In the past five days alone:

·                A Palestinian teen girl attempted to stab Israeli troops at Jerusalem’s Damascus Gate on Tuesday morning, police said. The suspect, 16, was arrested after pulling a knife on border guards when they asked to search her, police said. There were no Israeli injuries reported. “The police reacted quickly, pushed her away and subdued her,” a police spokesperson said. Police said the teenager, a student, had concealed the knife in her backpack. When police asked to search her bag, she pulled the knife “and tried to stab the policemen,” police said. [Source]

·                [Also today, a] Palestinian teenage girl armed with a knife was detained outside the West Bank settlement of Carmei Tzur. The girl, said to be around 13, was arrested by the security guard at the entrance of the settlement in the Etzion bloc.  [Source]

·                An 11-year-old Jewish boy was stabbed and wounded Monday [February 8, 2016] in an attack in the central Israeli town of Ramle. The attacker fled the scene, apparently toward the Jawaresh neighborhood of the city. The boy was hospitalized with moderate injuries, the Magen David Adom emergency service said. The child said that the assailant was an Arab. A 17-year-old Arab youth was arrested a short time later on suspicion of carrying out the attack. [Source]

·                [A] guard at the bus station in [Ramle] was lightly injured when he was stabbed by two 13-year-old girls in a nationalistic attack [on Thursday, February 4, 2016]. One of the girls’ mothers subsequently apologized for her daughter’s action. [Source] ...Central District spokesman Ch.-Supt. Ami Ben-David said that the two teens approached the metal detector at the entrance to the station around 10:30 Thursday morning, at which point the security guard asked them to show him identification. At that point the two girls pulled knives and stabbed the guard, lightly wounding him in the hand and leg, Ben-David said... One of the two girls was carrying a school backpack and a picture taken at the scene by a police photographer showed the contents of the bag scattered on the pavement, including schoolwork, a calculator, a juice bag and two knives. [Source]

There's quite a collection out there of human rights groups that claim to be working for the protection of Palestinian Arab children. The Ramallah-based Defence for Children International - Palestine, for instance, says this on its website:-

We defend children’s rights three ways: offering free legal aid, documenting violations of international law, and advocating for greater protections... [The organization] is committed to securing a just and viable future for Palestinian children in the Occupied Palestinian Territory.

A viable future? Greater protections? If they have commented on, let alone condemned, the systemic and systematic incitement of Palestinian Arab children to become martyrs and killers for their grandparents' society's glory, then they are being awfully quiet about it. If any reader knows of any instance of DCI-P criticizing the fostering among Pal Arab children of martyrdom/murder as supreme values, click here please to tell us.

Another instance: the phenomenally-well-funded Human Rights Watch, who write this on their"Children's rights" page:
Millions of children... are forced to serve as soldiers in armed conflict... Young and immature, they are often easily exploited.

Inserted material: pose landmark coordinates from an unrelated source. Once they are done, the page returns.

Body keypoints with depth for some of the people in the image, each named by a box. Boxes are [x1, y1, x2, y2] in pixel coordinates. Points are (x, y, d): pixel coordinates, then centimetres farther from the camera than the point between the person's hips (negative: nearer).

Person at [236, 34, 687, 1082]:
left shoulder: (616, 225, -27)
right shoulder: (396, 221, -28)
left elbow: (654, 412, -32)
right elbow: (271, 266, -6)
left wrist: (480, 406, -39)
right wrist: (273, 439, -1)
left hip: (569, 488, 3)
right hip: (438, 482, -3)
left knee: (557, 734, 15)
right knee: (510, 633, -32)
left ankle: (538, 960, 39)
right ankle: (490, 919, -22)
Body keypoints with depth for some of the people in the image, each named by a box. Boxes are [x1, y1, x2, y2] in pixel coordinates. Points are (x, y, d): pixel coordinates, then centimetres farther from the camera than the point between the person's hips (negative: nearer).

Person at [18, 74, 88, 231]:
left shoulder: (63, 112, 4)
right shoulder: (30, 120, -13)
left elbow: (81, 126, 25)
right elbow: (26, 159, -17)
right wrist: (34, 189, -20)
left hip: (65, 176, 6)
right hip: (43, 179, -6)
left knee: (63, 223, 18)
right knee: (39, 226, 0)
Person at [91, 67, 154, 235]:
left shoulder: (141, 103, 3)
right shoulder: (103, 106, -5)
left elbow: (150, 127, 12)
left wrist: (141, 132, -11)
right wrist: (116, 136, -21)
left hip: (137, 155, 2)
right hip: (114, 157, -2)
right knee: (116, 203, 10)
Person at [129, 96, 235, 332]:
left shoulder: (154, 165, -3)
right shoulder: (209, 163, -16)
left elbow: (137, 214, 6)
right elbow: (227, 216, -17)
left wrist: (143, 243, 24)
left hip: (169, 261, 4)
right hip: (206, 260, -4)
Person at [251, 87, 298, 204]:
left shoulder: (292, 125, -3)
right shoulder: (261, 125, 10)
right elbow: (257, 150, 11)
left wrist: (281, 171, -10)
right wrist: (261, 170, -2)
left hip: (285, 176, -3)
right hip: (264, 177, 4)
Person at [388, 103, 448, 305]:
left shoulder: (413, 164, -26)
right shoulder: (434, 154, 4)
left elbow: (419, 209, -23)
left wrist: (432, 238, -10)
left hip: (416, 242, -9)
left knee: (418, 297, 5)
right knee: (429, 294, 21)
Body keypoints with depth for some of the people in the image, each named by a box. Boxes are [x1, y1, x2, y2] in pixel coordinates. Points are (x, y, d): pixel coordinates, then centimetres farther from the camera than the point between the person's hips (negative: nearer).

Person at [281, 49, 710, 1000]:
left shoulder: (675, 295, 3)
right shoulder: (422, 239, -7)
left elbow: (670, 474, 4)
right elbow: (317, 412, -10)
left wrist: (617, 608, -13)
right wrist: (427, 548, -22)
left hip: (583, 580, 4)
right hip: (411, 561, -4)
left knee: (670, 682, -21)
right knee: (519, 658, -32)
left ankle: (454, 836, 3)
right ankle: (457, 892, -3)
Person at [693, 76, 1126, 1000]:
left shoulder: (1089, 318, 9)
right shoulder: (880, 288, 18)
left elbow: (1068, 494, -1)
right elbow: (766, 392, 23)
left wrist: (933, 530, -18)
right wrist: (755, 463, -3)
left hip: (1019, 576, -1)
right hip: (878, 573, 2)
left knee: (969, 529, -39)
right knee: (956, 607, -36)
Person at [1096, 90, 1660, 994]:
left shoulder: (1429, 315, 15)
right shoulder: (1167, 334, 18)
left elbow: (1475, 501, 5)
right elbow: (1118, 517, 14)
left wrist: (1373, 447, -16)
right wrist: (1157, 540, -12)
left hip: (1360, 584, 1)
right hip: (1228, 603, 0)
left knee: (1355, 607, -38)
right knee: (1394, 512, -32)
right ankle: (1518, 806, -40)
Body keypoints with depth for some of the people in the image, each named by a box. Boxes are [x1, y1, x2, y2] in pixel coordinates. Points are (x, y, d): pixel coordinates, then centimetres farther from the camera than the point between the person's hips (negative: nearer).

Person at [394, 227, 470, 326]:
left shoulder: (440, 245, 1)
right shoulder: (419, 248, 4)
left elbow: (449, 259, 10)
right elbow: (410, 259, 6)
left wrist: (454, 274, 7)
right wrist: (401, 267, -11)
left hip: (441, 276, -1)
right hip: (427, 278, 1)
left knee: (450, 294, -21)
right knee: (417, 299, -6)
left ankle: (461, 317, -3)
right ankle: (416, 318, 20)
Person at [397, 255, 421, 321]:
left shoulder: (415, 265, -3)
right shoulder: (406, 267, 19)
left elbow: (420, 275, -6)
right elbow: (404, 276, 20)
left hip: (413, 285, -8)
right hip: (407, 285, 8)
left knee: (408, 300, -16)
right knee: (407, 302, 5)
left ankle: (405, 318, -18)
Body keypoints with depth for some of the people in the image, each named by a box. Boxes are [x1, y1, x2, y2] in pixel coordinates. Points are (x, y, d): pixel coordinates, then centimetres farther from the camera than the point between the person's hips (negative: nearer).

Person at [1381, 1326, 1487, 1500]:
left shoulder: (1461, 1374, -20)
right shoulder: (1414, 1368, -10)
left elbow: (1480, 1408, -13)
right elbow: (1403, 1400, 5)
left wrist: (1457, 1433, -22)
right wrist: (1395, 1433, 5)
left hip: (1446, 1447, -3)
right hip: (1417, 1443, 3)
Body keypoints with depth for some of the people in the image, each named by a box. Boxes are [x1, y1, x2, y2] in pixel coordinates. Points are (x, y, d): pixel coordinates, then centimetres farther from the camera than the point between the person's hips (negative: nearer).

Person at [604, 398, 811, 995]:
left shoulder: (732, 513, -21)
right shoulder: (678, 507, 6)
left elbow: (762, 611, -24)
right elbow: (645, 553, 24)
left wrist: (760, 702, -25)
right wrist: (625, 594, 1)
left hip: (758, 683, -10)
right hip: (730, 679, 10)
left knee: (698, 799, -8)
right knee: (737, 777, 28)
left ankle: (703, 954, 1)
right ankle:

In many cases, they are abused by the very individuals responsible for their care. We are working to help protect children around the world, so they can grow into adults.

Since they speak of "easily exploited", they're surely enraged by what's being done to Palestinian Arab children by the religious, educational and political leaders of their communities. Because if they are, we're surely not seeing any sign of it. If anyone knows of HRW condemnation of the fostering among Pal Arab children of martyrdom/murder as supreme values, please click here to enlighten us.